Landmark Guided Active Exploration with State-specific Balance Coefficient
Fei Cui, Jiaojiao Fang, Mengke Yang, Guizhong Liu
TL;DR
This work tackles exploration in goal-conditioned hierarchical reinforcement learning by introducing landmark-guided exploration. It defines a prospect measure via landmark-based planning in the goal space and combines it with a novelty signal, governed by a state-specific balance coefficient $\alpha$ to balance exploration and guidance toward the final goal. The resulting LESC framework demonstrates superior sample efficiency and performance on challenging Mujoco tasks, with ablations confirming the complementary roles of prospect, novelty, and dynamic balancing. This approach offers a principled way to leverage task-directed structure for more effective exploration in long-horizon RL problems.
Abstract
Goal-conditioned hierarchical reinforcement learning (GCHRL) decomposes long-horizon tasks into sub-tasks through a hierarchical framework and it has demonstrated promising results across a variety of domains.
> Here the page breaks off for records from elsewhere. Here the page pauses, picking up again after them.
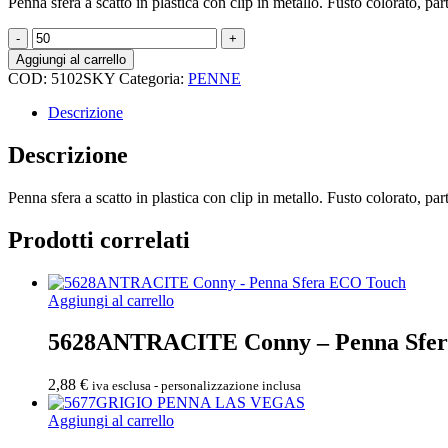
Penna sfera a scatto in plastica con clip in metallo. Fusto colorato, par
5102SKY
-
Aggiungi al carrello
PENNA
COD:
5102SKY
Categoria:
PENNE
FUSTO
LACCATO
Descrizione
SKY
quantità
Descrizione
Penna sfera a scatto in plastica con clip in metallo. Fusto colorato, par
Prodotti correlati
Aggiungi al carrello
5628ANTRACITE Conny – Penna Sfe
2,88
€
iva esclusa - personalizzazione inclusa
Aggiungi al carrello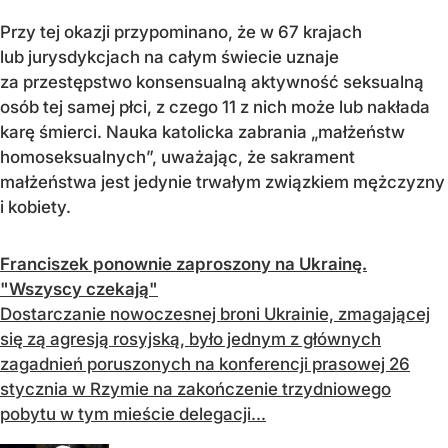
Przy tej okazji przypominano, że w 67 krajach
lub jurysdykcjach na całym świecie uznaje
za przestępstwo konsensualną aktywność seksualną
osób tej samej płci, z czego 11 z nich może lub nakłada
karę śmierci. Nauka katolicka zabrania „małżeństw
homoseksualnych”, uważając, że sakrament
małżeństwa jest jedynie trwałym związkiem mężczyzny
i kobiety.
Franciszek ponownie zaproszony na Ukrainę.
"Wszyscy czekają"
Dostarczanie nowoczesnej broni Ukrainie, zmagającej
się zą agresją rosyjską, było jednym z głównych
zagadnień poruszonych na konferencji prasowej 26
stycznia w Rzymie na zakończenie trzydniowego
pobytu w tym mieście delegacji...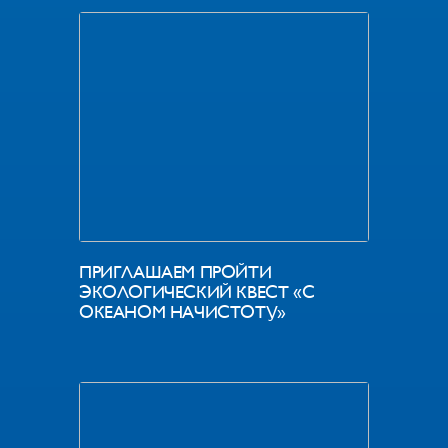
ПРИГЛАШАЕМ ПРОЙТИ
ЭКОЛОГИЧЕСКИЙ КВЕСТ «С
ОКЕАНОМ НАЧИСТОТУ»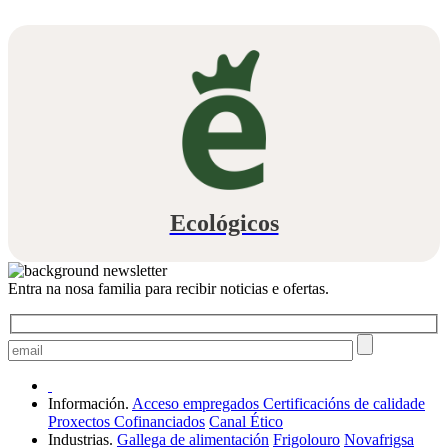
Ecológicos
Entra na nosa familia para recibir noticias e ofertas.
Información.
Acceso empregados
Certificacións de calidade
Proxectos Cofinanciados
Canal Ético
Industrias.
Gallega de alimentación
Frigolouro
Novafrigsa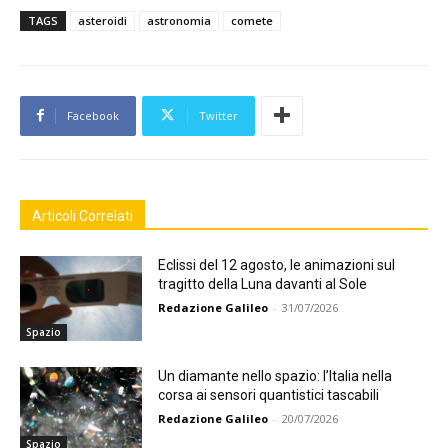
TAGS
asteroidi
astronomia
comete
Facebook
Twitter
Articoli Correlati
Eclissi del 12 agosto, le animazioni sul
tragitto della Luna davanti al Sole
Redazione Galileo
-
31/07/2026
Spazio
Un diamante nello spazio: l’Italia nella
corsa ai sensori quantistici tascabili
Redazione Galileo
-
20/07/2026
Spazio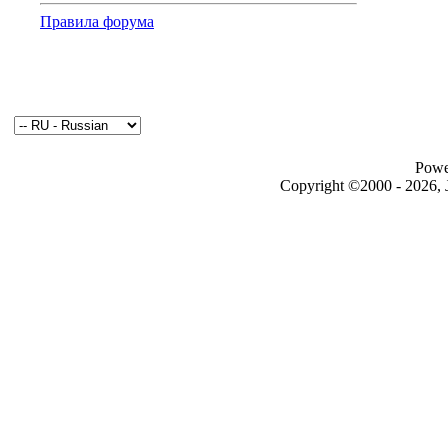
Правила форума
Powe
Copyright ©2000 - 2026, J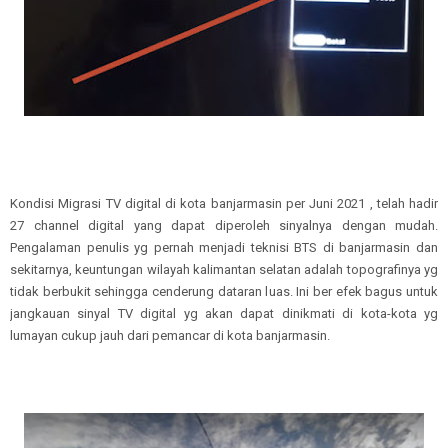
Kondisi Migrasi TV digital di kota banjarmasin per Juni 2021 , telah hadir
27 channel digital yang dapat diperoleh sinyalnya dengan mudah.
Pengalaman penulis yg pernah menjadi teknisi BTS di banjarmasin dan
sekitarnya, keuntungan wilayah kalimantan selatan adalah topografinya yg
tidak berbukit sehingga cenderung dataran luas. Ini ber efek bagus untuk
jangkauan sinyal TV digital yg akan dapat dinikmati di kota-kota yg
lumayan cukup jauh dari pemancar di kota banjarmasin.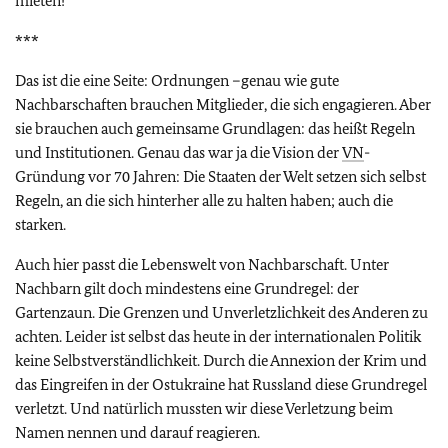
mieten!
***
Das ist die eine Seite: Ordnungen –genau wie gute
Nachbarschaften brauchen Mitglieder, die sich engagieren. Aber
sie brauchen auch gemeinsame Grundlagen: das heißt Regeln
und Institutionen. Genau das war ja die Vision der
VN
-
Gründung vor 70 Jahren: Die Staaten der Welt setzen sich selbst
Regeln, an die sich hinterher alle zu halten haben; auch die
starken.
Auch hier passt die Lebenswelt von Nachbarschaft. Unter
Nachbarn gilt doch mindestens eine Grundregel: der
Gartenzaun. Die Grenzen und Unverletzlichkeit des Anderen zu
achten. Leider ist selbst das heute in der internationalen Politik
keine Selbstverständlichkeit. Durch die Annexion der Krim und
das Eingreifen in der Ostukraine hat Russland diese Grundregel
verletzt. Und natürlich mussten wir diese Verletzung beim
Namen nennen und darauf reagieren.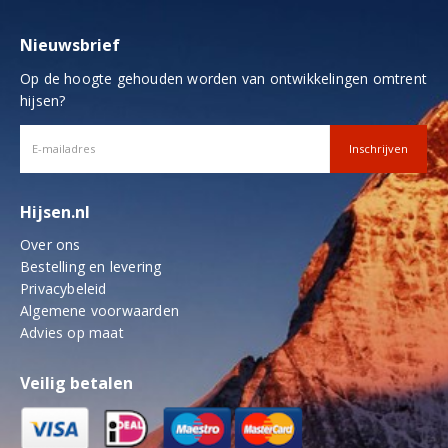
Nieuwsbrief
Op de hoogte gehouden worden van ontwikkelingen omtrent
hijsen?
Hijsen.nl
Over ons
Bestelling en levering
Privacybeleid
Algemene voorwaarden
Advies op maat
Veilig betalen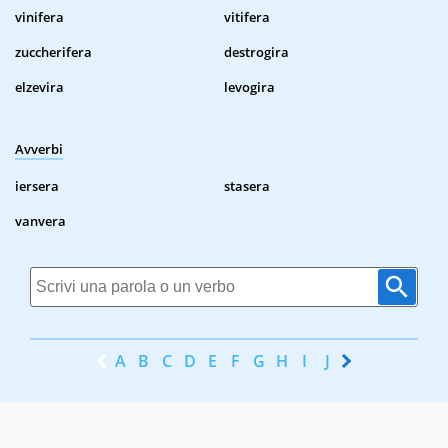
vinifera
vitifera
zuccherifera
destrogira
elzevira
levogira
Avverbi
iersera
stasera
vanvera
A
B
C
D
E
F
G
H
I
J
K
L
M
N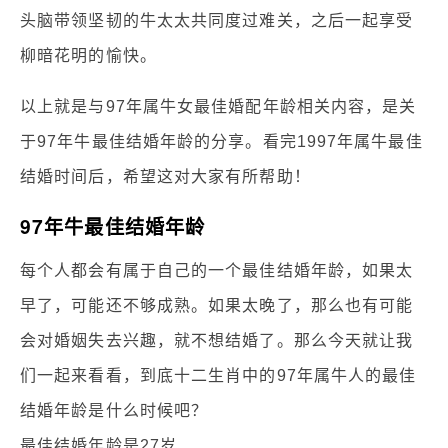
头脑带领坚韧的牛太太共同度过难关，之后一起享受
柳暗花明的愉快。
以上就是与97年属牛女最佳婚配年龄相关内容，是关
于97年牛最佳结婚年龄的分享。看完1997年属牛最佳
结婚时间后，希望这对大家有所帮助！
97年牛最佳结婚年龄
每个人都会有属于自己的一个最佳结婚年龄，如果太
早了，可能还不够成熟。如果太晚了，那么也有可能
会对婚姻失去兴趣，就不想结婚了。那么今天就让我
们一起来看看，到底十二生肖中的97年属牛人的最佳
结婚年龄是什么时候吧？
最佳结婚年龄是27岁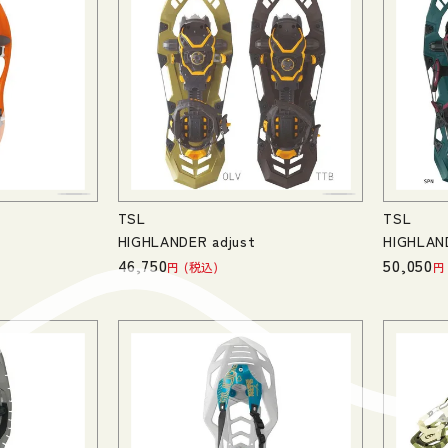
TSL
TSL
HIGHLANDER adjust
HIGHLAND
46,750
50,050
税込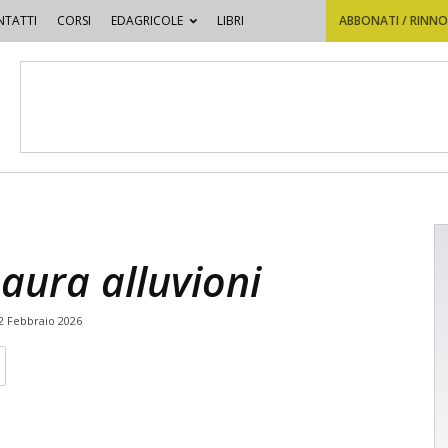
TATTI
CORSI
EDAGRICOLE
LIBRI
ABBONATI / RINN
paura alluvioni
2 Febbraio 2026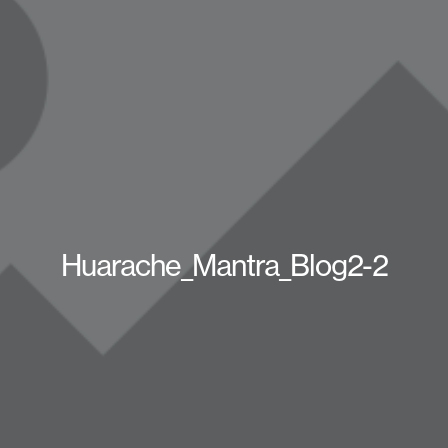
Huarache_Mantra_Blog2-2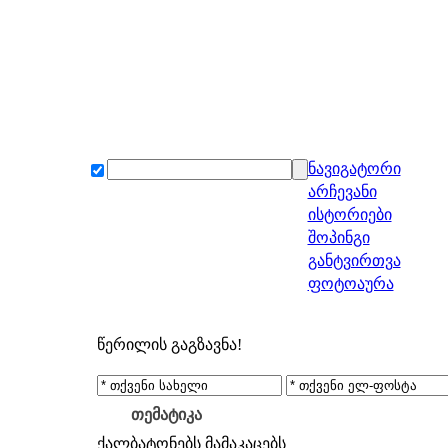
ნავიგატორი
არჩევანი
ისტორიები
შოპინგი
განტვირთვა
ფოტოაურა
წერილის გაგზავნა!
თემატიკა
ქალბატონებს
მამაკაცებს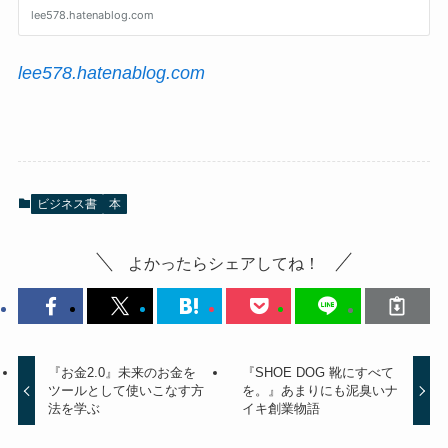
lee578.hatenablog.com
ビジネス書
本
よかったらシェアしてね！
『お金2.0』未来のお金を
『SHOE DOG 靴にすべて
ツールとして使いこなす方
を。』あまりにも泥臭いナ
法を学ぶ
イキ創業物語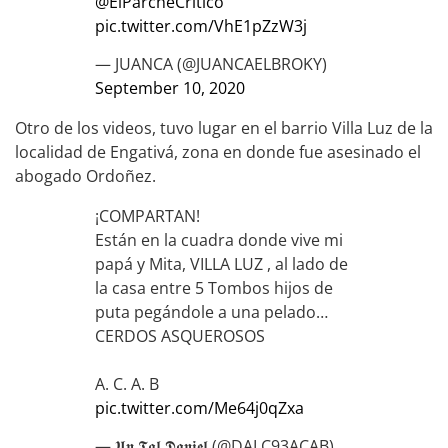
@ElParcheCritico
pic.twitter.com/VhE1pZzW3j
— JUANCA (@JUANCAELBROKY)
September 10, 2020
Otro de los videos, tuvo lugar en el barrio Villa Luz de la
localidad de Engativá, zona en donde fue asesinado el
abogado Ordoñez.
¡COMPARTAN!
Están en la cuadra donde vive mi
papá y Mita, VILLA LUZ , al lado de
la casa entre 5 Tombos hijos de
puta pegándole a una pelado…
CERDOS ASQUEROSOS
A. C. A. B
pic.twitter.com/Me64j0qZxa
— 𝖀𝖓 𝕿𝖆𝖑 𝕯𝖆𝖓𝖎𝖊𝖑 (@DALC93ACAB)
However, the high-level policy's action space is often excessively large, presenting a significant challenge to effective exploration and resulting in potentially inefficient training. In this paper, we design a measure of prospect for sub-goals by planning in the goal space based on the goal-conditioned value function. Building upon the measure of prospect, we propose a landmark-guided exploration strategy by integrating the measures of prospect and novelty which aims to guide the agent to explore efficiently and improve sample efficiency. In order to dynamically consider the impact of prospect and novelty on exploration, we introduce a state-specific balance coefficient to balance the significance of prospect and novelty. The experimental results demonstrate that our proposed exploration strategy significantly outperforms the baseline methods across multiple tasks.